CVE-2016-15058
Credential Exposure in Hirschmann HiLCOS Switches via SNMP Traffic
Publication date: 2026-04-03
Last updated on: 2026-04-03
Assigner: VulnCheck
Description
Description
CVSS Scores
EPSS Scores
| Probability: | |
| Percentile: |
Meta Information
Affected Vendors & Products
| Vendor | Product | Version / Range |
|---|---|---|
| hirschmann | hilcos_classic_platform | to 09.0.06 (exc) |
| hirschmann | hilcos_classic_platform | to 05.3.07 (exc) |
Helpful Resources
Exploitability
| CWE ID | Description |
|---|---|
| CWE-257 | The storage of passwords in a recoverable format makes them subject to password reuse attacks by malicious users. In fact, it should be noted that recoverable encrypted passwords provide no significant benefit over plaintext passwords since they are subject not only to reuse by malicious attackers but also by malicious insiders. If a system administrator can recover a password directly, or use a brute force search on the available information, the administrator can use the password on other accounts. |
Attack-Flow Graph
AI Powered Q&A
Can you explain this vulnerability to me?
This vulnerability affects Hirschmann HiLCOS Classic Platform switches (Classic L2E, L2P, L3E, L3P versions prior to 09.0.06 and Classic L2B prior to 05.3.07). It involves credential exposure where user passwords are synchronized with SNMPv1/v2 community strings and transmitted in plaintext when this feature is enabled.
Attackers who have local network access can sniff SNMP traffic or extract configuration data to recover these plaintext credentials, which can then be used to gain unauthorized administrative access to the switches.
How can this vulnerability impact me? :
The vulnerability can lead to unauthorized administrative access to affected Hirschmann switches.
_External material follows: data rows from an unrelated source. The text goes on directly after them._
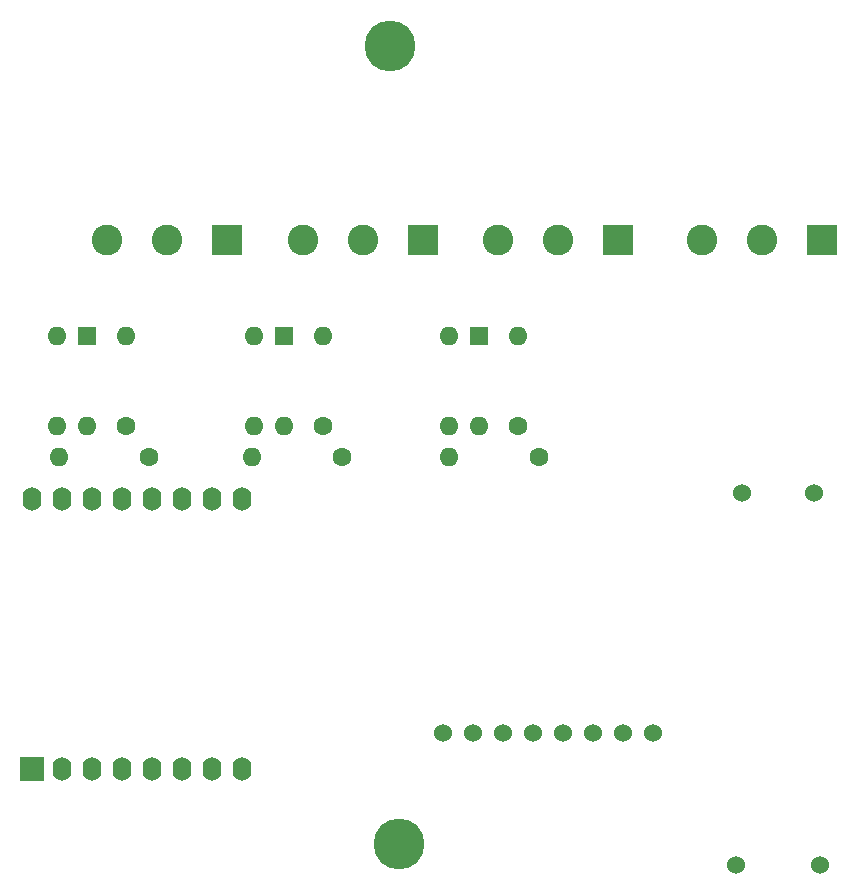
<source format=gbr>
%TF.GenerationSoftware,KiCad,Pcbnew,(6.0.7)*%
%TF.CreationDate,2023-01-04T14:37:49+01:00*%
%TF.ProjectId,s0 interface,73302069-6e74-4657-9266-6163652e6b69,rev?*%
%TF.SameCoordinates,Original*%
%TF.FileFunction,Soldermask,Top*%
%TF.FilePolarity,Negative*%
%FSLAX46Y46*%
G04 Gerber Fmt 4.6, Leading zero omitted, Abs format (unit mm)*
G04 Created by KiCad (PCBNEW (6.0.7)) date 2023-01-04 14:37:49*
%MOMM*%
%LPD*%
G01*
G04 APERTURE LIST*
%ADD10R,2.600000X2.600000*%
%ADD11C,2.600000*%
%ADD12R,1.600000X1.600000*%
%ADD13O,1.600000X1.600000*%
%ADD14C,4.300000*%
%ADD15C,1.524000*%
%ADD16C,1.600000*%
%ADD17R,2.000000X2.000000*%
%ADD18O,1.600000X2.000000*%
G04 APERTURE END LIST*
D10*
%TO.C,P1-input1*%
X224790000Y-51308000D03*
D11*
X219710000Y-51308000D03*
X214630000Y-51308000D03*
%TD*%
D12*
%TO.C,IC6*%
X162561000Y-59482000D03*
D13*
X160021000Y-59482000D03*
X160021000Y-67102000D03*
X162561000Y-67102000D03*
%TD*%
D14*
%TO.C,REF\u002A\u002A*%
X188137800Y-34925000D03*
%TD*%
D10*
%TO.C,S0-3*%
X207518000Y-51308000D03*
D11*
X202438000Y-51308000D03*
X197358000Y-51308000D03*
%TD*%
D10*
%TO.C,S0-2*%
X191008000Y-51308000D03*
D11*
X185928000Y-51308000D03*
X180848000Y-51308000D03*
%TD*%
D15*
%TO.C,IC2*%
X210439000Y-93091000D03*
X207899000Y-93091000D03*
X205359000Y-93091000D03*
X202819000Y-93091000D03*
X200279000Y-93091000D03*
X197739000Y-93091000D03*
X195199000Y-93091000D03*
X192659000Y-93091000D03*
%TD*%
D16*
%TO.C,R10*%
X165811200Y-67056000D03*
D13*
X165811200Y-59436000D03*
%TD*%
D16*
%TO.C,R8*%
X199034400Y-67081400D03*
D13*
X199034400Y-59461400D03*
%TD*%
D12*
%TO.C,IC5*%
X179198000Y-59482000D03*
D13*
X176658000Y-59482000D03*
X176658000Y-67102000D03*
X179198000Y-67102000D03*
%TD*%
D15*
%TO.C,DC1*%
X224060000Y-72739000D03*
X217964000Y-72739000D03*
X224568000Y-104235000D03*
X217456000Y-104235000D03*
%TD*%
D12*
%TO.C,IC4*%
X195713000Y-59492000D03*
D13*
X193173000Y-59492000D03*
X193173000Y-67112000D03*
X195713000Y-67112000D03*
%TD*%
D16*
%TO.C,R9*%
X182524400Y-67056000D03*
D13*
X182524400Y-59436000D03*
%TD*%
D16*
%TO.C,R3*%
X167767000Y-69723000D03*
D13*
X160147000Y-69723000D03*
%TD*%
D16*
%TO.C,R5*%
X200787000Y-69723000D03*
D13*
X193167000Y-69723000D03*
%TD*%
D16*
%TO.C,R4*%
X184150000Y-69723000D03*
D13*
X176530000Y-69723000D03*
%TD*%
D17*
%TO.C,IC1*%
X157886400Y-96162000D03*
D18*
X160426400Y-96162000D03*
X162966400Y-96162000D03*
X165506400Y-96162000D03*
X168046400Y-96162000D03*
X170586400Y-96162000D03*
X173126400Y-96162000D03*
X175666400Y-96162000D03*
X175666400Y-73302000D03*
X173126400Y-73302000D03*
X170586400Y-73302000D03*
X168046400Y-73302000D03*
X165506400Y-73302000D03*
X162966400Y-73302000D03*
X160426400Y-73302000D03*
X157886400Y-73302000D03*
%TD*%
D14*
%TO.C,REF\u002A\u002A*%
X188976000Y-102489000D03*
%TD*%
D10*
%TO.C,S0-1*%
X174371000Y-51308000D03*
D11*
X169291000Y-51308000D03*
X164211000Y-51308000D03*
%TD*%
M02*

</source>
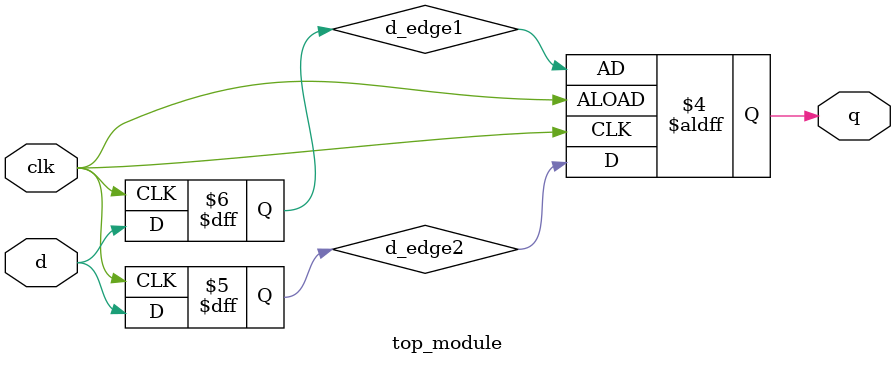
<source format=sv>
module top_module(
    input clk,
    input d,
    output reg q);

    reg d_edge1, d_edge2;

    always @(posedge clk) begin
        d_edge1 <= d;
    end

    always @(negedge clk) begin
        d_edge2 <= d;
    end

    always @(posedge clk or negedge clk) begin
        if (clk)
            q <= d_edge1;
        else
            q <= d_edge2;
    end
    
endmodule

</source>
This means an attacker with local network access could intercept plaintext passwords and use them to control the switches, potentially disrupting network operations or accessing sensitive network configurations.
How does this vulnerability affect compliance with common standards and regulations (like GDPR, HIPAA)?:
This vulnerability involves the exposure of user passwords in plaintext over SNMPv1/v2, which can lead to unauthorized administrative access to network switches.
Such exposure of sensitive credentials could potentially violate security requirements in common standards and regulations like GDPR and HIPAA, which mandate protection of sensitive data and secure access controls.
However, the provided information does not explicitly state the impact on compliance with these standards.
How can this vulnerability be detected on my network or system? Can you suggest some commands?
This vulnerability can be detected by monitoring SNMP traffic on the local network for plaintext transmission of user passwords synchronized with SNMPv1/v2 community strings.
Commands to detect this may include using network packet capture tools such as tcpdump or Wireshark to sniff SNMP traffic and inspect community strings and payloads for plaintext credentials.
- tcpdump -i <interface> port 161 -w snmp_traffic.pcap
- wireshark snmp_traffic.pcap (to analyze captured SNMP packets for plaintext passwords)
What immediate steps should I take to mitigate this vulnerability?
Immediate mitigation steps include disabling the feature that synchronizes user passwords with SNMPv1/v2 community strings to prevent plaintext transmission.
Additionally, restrict SNMP access to trusted hosts only and consider upgrading the Hirschmann HiLCOS Classic Platform switches to versions 09.0.06 or later for Classic L2E, L2P, L3E, L3P, and 05.3.07 or later for Classic L2B.